Kualitas Udara Membahayakan, HUKATAN Minta Kabut Asap Karhutla Masuk Risiko K3 dan Hak Pekerja Dilindungi

Kualitas Udara Membahayakan, HUKATAN Minta Kabut Asap Karhutla Masuk Risiko K3 dan Hak Pekerja Dilindungi

Jakarta, mediaperkebunan.id - Federasi Kehutanan, Industri Umum, Perkayuan, Pertanian dan Perkebunan (HUKATAN) mendesak pemerintah dan perusahaan untuk menjadikan kabut asap akibat kebakaran hutan dan lahan (karhutla) sebagai ancaman keselamatan dan kesehatan kerja (K3), bukan sekadar isu lingkungan.

Berdasarkan data Kementerian Kehutanan per Juli 2026, lebih dari 202.000 hektare lahan telah terdampak kebakaran. Bahkan pada akhir Agustus 2026, indeks Standar Pencemar Udara (ISPU) di Jekan Raya, Palangka Raya (Kalimantan Tengah) menembus angka 1.108 dan Pontianak Tenggara (Kalimantan Barat) mencapai 1.075, keduanya masuk dalam kategori berbahaya.

Ketua Umum HUKATAN, Nursanna Marpaung, menegaskan bahwa perusahaan tidak boleh memaksakan target produksi di atas keselamatan pekerja saat kualitas udara sudah memburuk.

"Ketika udara sudah berada pada kategori berbahaya, pekerja tidak boleh diperlakukan seolah-olah kondisi kerja masih normal. Target produksi tidak boleh lebih tinggi nilainya daripada keselamatan dan kesehatan pekerja," tegas Nursanna di Jakarta, Jumat (4/9/2026).

HUKATAN menyoroti pekerja perkebunan sawit seperti pemanen, penyemprot, hingga buruh angkut sebagai kelompok paling rentan karena beraktivitas berjam-jam di ruang terbuka. Paparan asap tinggi berisiko memicu gangguan pernapasan, penurunan fisik, hingga kecelakaan kerja akibat jarak pandang yang buruk.

Selain pekerja lapangan, perlindungan khusus juga dinilai mendesak bagi pekerja perempuan, khususnya yang sedang hamil atau menyusui.
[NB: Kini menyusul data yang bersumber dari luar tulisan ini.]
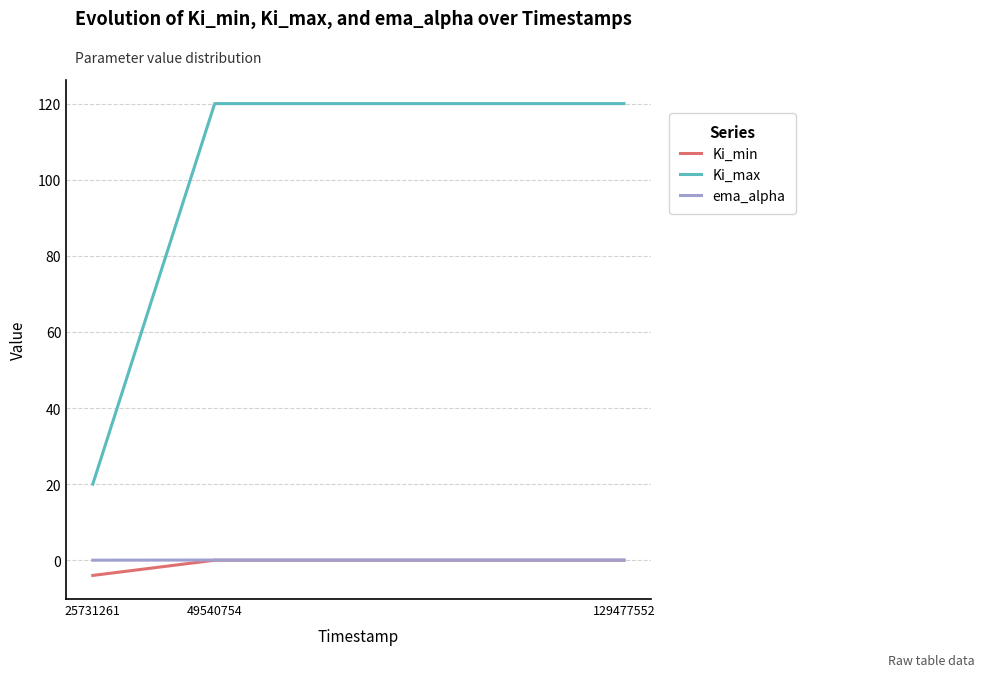

Is it true that Ki_min equals -4.0 at 25731261?

True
HUKATAN menekankan bahwa pembagian masker saja tidak cukup. Perusahaan wajib mengurangi waktu paparan, menyesuaikan jam kerja, hingga meliburkan sementara aktivitas luar ruangan jika kondisi memburuk.
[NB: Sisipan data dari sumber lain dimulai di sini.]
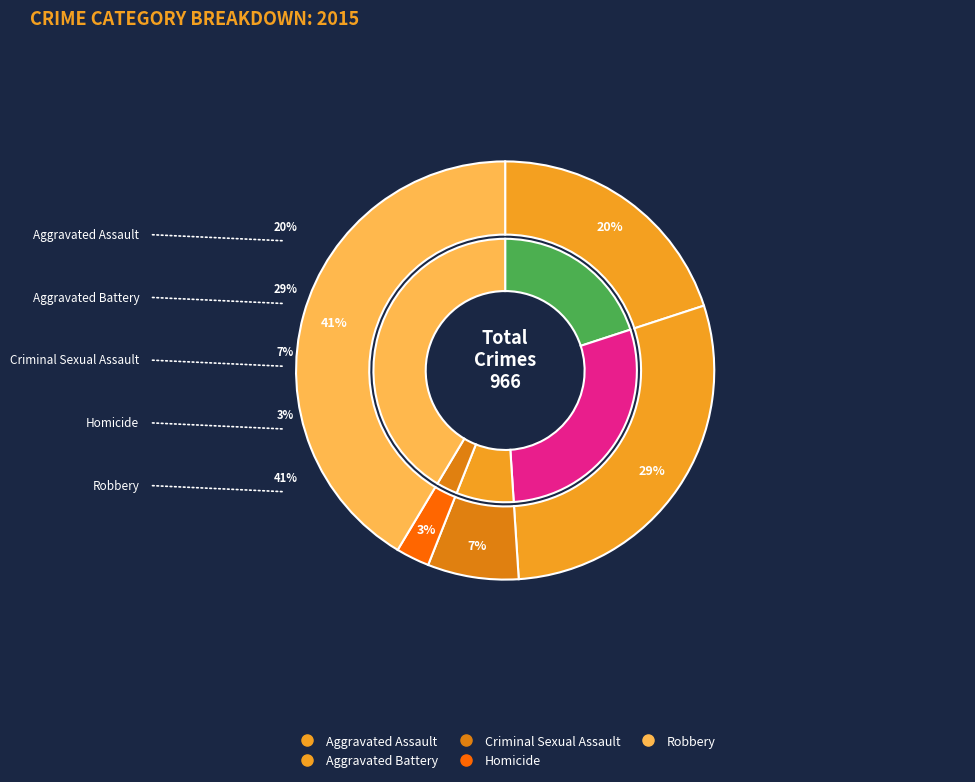

How many segments does this pie chart have?

5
"Dalam situasi bencana asap, kondisi khusus pekerja perempuan dan dampaknya terhadap keluarga serta anak harus menjadi bagian dari keputusan K3," tambah Nursanna.

Guna merespons krisis ini, HUKATAN melayangkan lima tuntutan resmi kepada pemerintah dan pelaku industri:

  1. Protokol Resmi Perlindungan Pekerja: Kemnaker dan pemda didesak menerbitkan pedoman operasional saat kualitas udara membahayakan, termasuk aturan penghentian kerja sementara.
  2. Penilaian Risiko (Risk Assessment): Perusahaan wajib mengukur risiko aktual di lapangan dan dilarang memaksakan target produksi.
  3. Jaminan Hak Pekerja: Pekerja yang diliburkan atau dibatasi jam kerjanya demi keselamatan tidak boleh dipotong haknya, diintimidasi, atau didiskriminasi.
  4. Pelibatan Serikat Pekerja dan Komite Gender: Melibatkan P2K3 dan serikat buruh dalam pemantauan kualitas udara hingga mekanisme pengaduan.
  5. Penegakan Hukum Transparan: Penindakan terhadap konsesi atau perusahaan penyebab karhutla harus berjalan searah dengan perlindungan warga dan pekerja terdampak.

Meskipun mengapresiasi penanganan darat-udara dari pemerintah serta adanya tawaran bantuan water bombing dari Jepang, HUKATAN mengingatkan agar langkah pemadaman tidak mengesampingkan upaya pencegahan dan pengawasan hukum.

"Memadamkan api saja tidak cukup. Kita juga harus memastikan tidak ada pekerja yang menjadi korban karena dipaksa bekerja dalam kondisi udara yang membahayakan," tutup Nursanna.